Menos crédito, melhores recursos
A tecnologia associada à geração de energia verde é altamente consumidora de minerais críticos e outros minerais metálicos (por exemplo, a grafite e o cobalto). Para que os erros do passado associados à exploração de recursos naturais não se repitam, é imperativo que este termo da equação seja discutido sem complexos.
A 13 de Maio de 2021, Portugal passou a viver a crédito ambiental. Segundo o relatório da Global Footprint Network, o país passará o resto o ano a consumir mais recursos naturais que os produzidos ou regenerados internamente. Uma efeméride que nos últimos anos tem sido consistentemente antecipada.

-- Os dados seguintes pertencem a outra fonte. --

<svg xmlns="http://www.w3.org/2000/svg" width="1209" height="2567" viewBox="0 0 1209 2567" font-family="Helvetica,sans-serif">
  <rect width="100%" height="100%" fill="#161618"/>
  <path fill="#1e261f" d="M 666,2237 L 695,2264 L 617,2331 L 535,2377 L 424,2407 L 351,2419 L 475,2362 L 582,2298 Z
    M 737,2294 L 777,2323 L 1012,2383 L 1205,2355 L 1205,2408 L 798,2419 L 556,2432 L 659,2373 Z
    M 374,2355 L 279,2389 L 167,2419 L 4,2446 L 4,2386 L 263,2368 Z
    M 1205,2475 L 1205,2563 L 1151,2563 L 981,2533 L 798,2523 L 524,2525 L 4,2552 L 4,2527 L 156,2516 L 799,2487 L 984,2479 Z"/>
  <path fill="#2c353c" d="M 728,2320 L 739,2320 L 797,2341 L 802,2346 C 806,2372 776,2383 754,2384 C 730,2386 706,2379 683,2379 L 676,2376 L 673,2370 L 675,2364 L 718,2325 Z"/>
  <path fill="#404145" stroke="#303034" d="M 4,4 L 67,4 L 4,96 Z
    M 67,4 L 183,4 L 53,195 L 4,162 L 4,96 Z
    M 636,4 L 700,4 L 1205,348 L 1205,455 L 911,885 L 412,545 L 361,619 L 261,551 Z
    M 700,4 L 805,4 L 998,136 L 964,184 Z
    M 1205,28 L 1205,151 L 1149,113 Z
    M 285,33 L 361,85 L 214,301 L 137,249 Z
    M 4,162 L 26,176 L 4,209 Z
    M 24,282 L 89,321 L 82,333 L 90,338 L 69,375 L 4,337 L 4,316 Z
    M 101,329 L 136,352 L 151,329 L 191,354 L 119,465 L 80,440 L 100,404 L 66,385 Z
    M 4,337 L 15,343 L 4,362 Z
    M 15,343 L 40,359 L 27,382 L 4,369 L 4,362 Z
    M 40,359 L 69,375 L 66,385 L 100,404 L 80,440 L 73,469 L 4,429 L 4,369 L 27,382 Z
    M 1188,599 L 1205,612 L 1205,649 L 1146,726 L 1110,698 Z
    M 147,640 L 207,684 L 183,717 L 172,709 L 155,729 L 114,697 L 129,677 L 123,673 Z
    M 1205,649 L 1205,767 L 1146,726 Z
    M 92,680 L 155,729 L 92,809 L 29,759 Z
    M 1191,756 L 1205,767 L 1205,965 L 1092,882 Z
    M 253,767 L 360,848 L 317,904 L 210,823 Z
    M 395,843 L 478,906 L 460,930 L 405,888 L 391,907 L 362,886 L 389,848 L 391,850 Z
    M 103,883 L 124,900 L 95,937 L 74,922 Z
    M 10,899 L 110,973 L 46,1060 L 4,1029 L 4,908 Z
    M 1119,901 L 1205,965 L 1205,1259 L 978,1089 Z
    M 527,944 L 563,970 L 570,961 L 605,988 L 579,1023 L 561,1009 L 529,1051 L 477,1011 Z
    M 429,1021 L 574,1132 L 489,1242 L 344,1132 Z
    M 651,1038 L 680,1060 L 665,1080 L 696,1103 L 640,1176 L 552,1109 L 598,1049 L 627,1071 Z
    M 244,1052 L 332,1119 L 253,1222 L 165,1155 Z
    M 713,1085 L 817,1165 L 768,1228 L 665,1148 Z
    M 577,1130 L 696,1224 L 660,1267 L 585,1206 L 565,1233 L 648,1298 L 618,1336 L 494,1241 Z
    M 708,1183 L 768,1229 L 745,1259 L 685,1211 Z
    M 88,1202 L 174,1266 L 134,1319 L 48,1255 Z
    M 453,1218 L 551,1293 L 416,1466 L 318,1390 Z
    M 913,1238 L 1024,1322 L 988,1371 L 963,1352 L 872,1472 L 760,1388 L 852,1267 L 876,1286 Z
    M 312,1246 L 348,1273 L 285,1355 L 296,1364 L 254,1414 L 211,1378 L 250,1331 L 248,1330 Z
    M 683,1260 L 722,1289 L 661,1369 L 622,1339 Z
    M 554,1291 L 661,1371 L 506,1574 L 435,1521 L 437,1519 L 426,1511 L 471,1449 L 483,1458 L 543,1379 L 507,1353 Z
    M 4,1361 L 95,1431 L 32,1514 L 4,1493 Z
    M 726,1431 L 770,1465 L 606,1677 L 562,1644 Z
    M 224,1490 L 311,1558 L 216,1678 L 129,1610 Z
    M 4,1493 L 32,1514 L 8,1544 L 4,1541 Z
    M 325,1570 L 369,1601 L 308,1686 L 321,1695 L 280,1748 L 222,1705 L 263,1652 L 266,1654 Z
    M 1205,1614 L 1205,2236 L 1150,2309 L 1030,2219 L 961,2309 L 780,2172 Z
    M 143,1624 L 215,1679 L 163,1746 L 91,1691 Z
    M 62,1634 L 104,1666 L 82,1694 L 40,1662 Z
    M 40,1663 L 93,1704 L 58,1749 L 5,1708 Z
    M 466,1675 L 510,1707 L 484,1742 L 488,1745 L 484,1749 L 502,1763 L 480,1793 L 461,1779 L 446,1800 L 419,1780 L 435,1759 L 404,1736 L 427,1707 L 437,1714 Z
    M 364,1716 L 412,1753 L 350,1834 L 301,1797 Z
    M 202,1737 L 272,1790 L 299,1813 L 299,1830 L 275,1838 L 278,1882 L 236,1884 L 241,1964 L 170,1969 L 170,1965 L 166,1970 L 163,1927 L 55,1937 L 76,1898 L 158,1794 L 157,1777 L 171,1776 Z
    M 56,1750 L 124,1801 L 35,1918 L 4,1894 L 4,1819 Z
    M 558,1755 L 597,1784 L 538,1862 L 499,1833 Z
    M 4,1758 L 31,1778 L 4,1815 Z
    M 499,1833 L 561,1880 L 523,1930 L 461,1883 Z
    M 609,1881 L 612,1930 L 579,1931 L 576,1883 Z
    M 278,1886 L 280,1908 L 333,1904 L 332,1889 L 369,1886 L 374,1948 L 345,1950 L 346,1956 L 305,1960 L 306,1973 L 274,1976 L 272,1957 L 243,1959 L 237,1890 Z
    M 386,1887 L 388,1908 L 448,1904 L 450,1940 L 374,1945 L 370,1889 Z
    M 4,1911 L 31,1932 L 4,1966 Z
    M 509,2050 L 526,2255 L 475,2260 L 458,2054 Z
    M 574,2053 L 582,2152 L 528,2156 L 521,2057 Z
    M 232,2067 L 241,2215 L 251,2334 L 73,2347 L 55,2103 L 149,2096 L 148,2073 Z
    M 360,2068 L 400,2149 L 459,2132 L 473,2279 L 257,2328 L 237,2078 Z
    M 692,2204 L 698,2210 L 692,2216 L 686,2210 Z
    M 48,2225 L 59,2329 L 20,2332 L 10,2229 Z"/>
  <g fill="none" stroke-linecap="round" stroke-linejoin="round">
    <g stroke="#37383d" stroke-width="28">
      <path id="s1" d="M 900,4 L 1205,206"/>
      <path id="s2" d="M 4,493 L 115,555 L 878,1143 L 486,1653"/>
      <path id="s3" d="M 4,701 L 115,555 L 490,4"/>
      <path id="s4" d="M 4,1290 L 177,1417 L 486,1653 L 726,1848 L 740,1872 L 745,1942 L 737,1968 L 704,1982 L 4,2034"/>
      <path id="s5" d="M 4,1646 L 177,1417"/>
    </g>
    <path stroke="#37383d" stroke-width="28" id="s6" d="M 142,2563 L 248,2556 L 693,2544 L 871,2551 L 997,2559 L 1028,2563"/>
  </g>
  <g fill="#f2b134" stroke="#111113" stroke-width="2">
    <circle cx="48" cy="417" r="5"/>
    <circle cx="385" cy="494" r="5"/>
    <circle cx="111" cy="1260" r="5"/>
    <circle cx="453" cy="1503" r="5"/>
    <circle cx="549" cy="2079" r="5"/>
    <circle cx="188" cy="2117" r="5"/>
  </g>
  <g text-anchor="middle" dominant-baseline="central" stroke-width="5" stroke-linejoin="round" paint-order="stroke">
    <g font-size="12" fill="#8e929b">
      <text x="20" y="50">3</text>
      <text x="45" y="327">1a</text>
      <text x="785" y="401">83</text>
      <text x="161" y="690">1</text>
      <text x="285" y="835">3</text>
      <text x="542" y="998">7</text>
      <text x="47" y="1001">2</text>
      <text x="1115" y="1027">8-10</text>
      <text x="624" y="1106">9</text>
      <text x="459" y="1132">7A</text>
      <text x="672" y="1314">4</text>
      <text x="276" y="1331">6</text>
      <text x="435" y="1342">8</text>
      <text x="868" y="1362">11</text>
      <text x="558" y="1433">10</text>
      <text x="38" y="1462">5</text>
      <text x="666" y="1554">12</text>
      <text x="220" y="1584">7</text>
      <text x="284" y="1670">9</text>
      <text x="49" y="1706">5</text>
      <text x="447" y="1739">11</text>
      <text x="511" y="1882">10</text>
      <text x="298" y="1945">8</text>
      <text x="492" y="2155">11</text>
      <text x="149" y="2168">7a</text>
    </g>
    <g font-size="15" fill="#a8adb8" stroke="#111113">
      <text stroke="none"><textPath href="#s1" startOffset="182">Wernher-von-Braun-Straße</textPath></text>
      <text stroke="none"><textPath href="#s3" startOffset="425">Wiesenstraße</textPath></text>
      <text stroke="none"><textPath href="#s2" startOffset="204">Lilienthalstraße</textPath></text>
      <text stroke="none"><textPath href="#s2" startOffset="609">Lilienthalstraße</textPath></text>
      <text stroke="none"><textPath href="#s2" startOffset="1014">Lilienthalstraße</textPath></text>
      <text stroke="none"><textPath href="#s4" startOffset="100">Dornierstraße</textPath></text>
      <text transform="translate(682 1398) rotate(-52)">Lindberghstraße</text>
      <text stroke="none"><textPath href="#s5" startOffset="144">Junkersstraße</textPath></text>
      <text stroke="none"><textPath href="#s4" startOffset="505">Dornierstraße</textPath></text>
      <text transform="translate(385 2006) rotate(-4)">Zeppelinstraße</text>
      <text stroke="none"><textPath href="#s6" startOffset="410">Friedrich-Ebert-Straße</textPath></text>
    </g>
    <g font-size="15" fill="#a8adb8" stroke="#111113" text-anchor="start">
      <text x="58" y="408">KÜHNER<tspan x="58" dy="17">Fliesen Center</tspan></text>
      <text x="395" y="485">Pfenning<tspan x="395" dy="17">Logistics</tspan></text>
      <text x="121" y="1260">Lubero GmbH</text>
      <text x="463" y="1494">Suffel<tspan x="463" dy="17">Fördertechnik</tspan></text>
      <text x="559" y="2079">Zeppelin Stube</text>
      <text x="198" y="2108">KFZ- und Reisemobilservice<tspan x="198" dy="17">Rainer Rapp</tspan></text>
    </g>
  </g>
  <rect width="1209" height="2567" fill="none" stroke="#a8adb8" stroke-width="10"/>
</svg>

Este ano viveremos mais 12 dias a crédito em comparação com o ano de 2020. A antecipação da entrada em crédito ambiental mostra-nos que não existe alternativa que não passe por uma mudança radical do modo como gerimos os nossos recursos naturais. Que o futuro terá certamente de ser mais sustentável, de neutralidade carbónica e com uma matriz energética mais limpa que a actual. Esta mensagem é, para surpresa de muitos, reforçada no último roteiro para o sector global da energia publicado há dias pela Agência Internacional de Energia. Segundo este relatório, o caminho para a neutralidade carbónica em 2050 não pode contemplar a produção de hidrocarbonetos em campos de petróleo e gás natural para além dos actualmente existentes ou previsto entrar em produção até ao final de 2021.
Em todos os cenários de neutralidade carbónica para as próximas décadas há um denominador comum. As energias alternativas limpas, por exemplo, a energia solar e eólica e o hidrogénio verde, serão o principal factor de transformação e assumem um papel central numa nova matriz energética. Há, no entanto, outra face da mesma moeda que estas previsões tendem a esconder.
A tecnologia associada à geração de energia verde é altamente consumidora de minerais críticos e outros minerais metálicos (por exemplo, a grafite e o cobalto). A importância destas matérias-primas não está limitada às tecnologias para geração de energia, mas também para o seu armazenamento em baterias de nova geração altamente eficientes. O Banco Mundial estima um aumento de 500% na necessidade de minerais críticos para a tecnologia associada à produção de energia solar, eólica e geotermal e para o armazenamento de energia nestas baterias. Fica de fora destes cálculos o previsível aumento no consumo destes e outros minerais em consequência do crescimento do número de carros eléctricos em circulação.
Para que os erros do passado associados à exploração de recursos naturais não se repitam, é imperativo que este termo da equação seja discutido sem complexos. Que esta discussão seja feita no espaço público trazendo consigo as populações locais onde existe possibilidade de exploração destes recursos energéticos. Que se avaliem os prós e os contras e que se tomem já medidas de protecção para os ecossistemas locais. Que haja mais eventos de discussão pública como o ocorrido em Lisboa no início do mês de Maio promovido pela Presidência Portuguesa do Conselho Europeu sobre o conceito de green mining, e que estes integrem e ouçam as preocupações da população. Deixar protestos à porta do Centro Cultural de Belém não será certamente a solução.
A real implementação do novo Pacto Ecológico Europeu só acontecerá se o papel central dos recursos energéticos na transformação da matriz energética actual for assumido de forma inequívoca. Existe a necessidade de tornar as cadeias de abastecimento destes recursos mais próximas, justas, resilientes e que garantam a sustentabilidade do recurso desde a sua exploração até à chegada ao consumidor final. De diminuirmos a nossa dependência de países fora da união. A geopolítica mundial já se joga neste tabuleiro.
Por fim, a rápida digitalização do sector apresenta-se como uma oportunidade para uma nova geração de engenheiros de recursos energéticos e para o desenvolvimento de novos métodos de modelação, exploração e monitorização em tempo real que permitam minimizar riscos de operação. É também por estas razões que o novo programa quadro da União Europeia para investigação e desenvolvimento, o Horizonte Europa, coloca as questões do acesso às matérias-primas no centro das suas prioridades. Pensar energia limpa sem incluir os recursos minerais é hipotecar o objectivo da neutralidade carbónica num momento tão crítico como o que hoje atravessamos.